Feuilletons,feuilletons,quelles merveilles!J'ignorais Camilo Castelo Branco.Et Raoul Ruiz adaptant Proust ou Giono m'avait pas mal ennuyé.Mais j'ai promis à D&D et ses 25 images qui s'occupe de ma lusophonie pas assez galopante selon lui mon avis sur Les mystères de Lisbonne,vu dans sa version télé.
Mystères de Lisbonne Bande-annonce 1
Ruiz et son scénariste Carlos Saboga ont véritablement osé le feuilleton.En France on pense à Hugo,Dumas ,Eugène Sue.Au Portugal je crois que leur contemporain Castelo Branco est très connu et comme toujours quand j'ignore je me renseigne un peu.Auteur de plus de 250 livres Camilo Castelo Branco a vécu lui même le mélo et le feuilleton. Fils naturel d'un noble et d'une paysanne,orphelin assez jeune il a connu la prison et a fini par se suicider.C'est avec délices que je me suis plongé dans ces cinq heures pour une cinquantaine d'années avec retours dans le passé, métamorphoses, duels et retraits au couvent.Du classique,infiniment respecté par le rythme, l'éclairage et la musique.Avec comme il se doit un personnage pivot,le Père Diniz,qui bien sûr n'a pas toujours été le Père Diniz.
Il faut pour s'immerger dans ce rocambolesque une disponibilité matérielle et psychologique,surtout pour une oeuvre totalement inconnue car si j'ai fréquenté pas mal Hugo,Dumas et Balzac,me familiarisant ainsi avec Dantès,Vautrin ou Thénardier et leurs multiples avatars,je ne connaissais pas cette histoire.J'ai eu un peu de mal à identifier chaque personnage et leurs changements d'identité. Inconvénient classique du genre roman-feuilleton mais qui se transforme en avantage tant on brode un peu sa propre saga au long du film.

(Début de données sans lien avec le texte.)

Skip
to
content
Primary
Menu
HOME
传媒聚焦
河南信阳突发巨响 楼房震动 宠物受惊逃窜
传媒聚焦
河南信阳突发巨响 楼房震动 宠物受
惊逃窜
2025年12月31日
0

Cela dit beaucoup de belles scènes truffent le film.Les couvents me paraissent décidément très cinégéniques et la noirceur des scènes de parloir étoffe paradoxalement les scènes de palais.Deux compères,Mange-couteau et le gitan négocient la vie d'un orphelin et se retrouveront des années plus tard en d'autres lieux et autre tenues.Des amours ancillaires,des captations d'héritages,des mariages arrangés,tous les ingrédients du serial (même si on n'appelait pas ça ainsi au XIXème Siècle),des complications qui font qu'on est à peu près sûr de passer à côté de certaines intrigues plus marginales,tout cela fait de nous un complice,un séide, un reître à la solde de la littérature,abusé et heureux de l'être par l'imagination de l'auteur et les splendeurs de l'adaptation.Car la mise en scène est de toute beauté et mériterait une seconde vision.Et s'il nous faut nous attacher c'est bien sûr au Père Diniz,figure du prêtre éclairé détenteur de vérités,ayant déjà vécu deux ou trois vies,dont l'ambiguité ne sera jamais tout à fait levée.De la haute littérature sûrement (j'essaierai de trouver le temps de lire Castelo Branco,c'est un peu un luxe de Chronos) et du grand ciné qui,Atlantique oblige,nous envoie comme il se doit jusqu'au Brésil en ce siècle passionnant et somme toute pas si éloigné.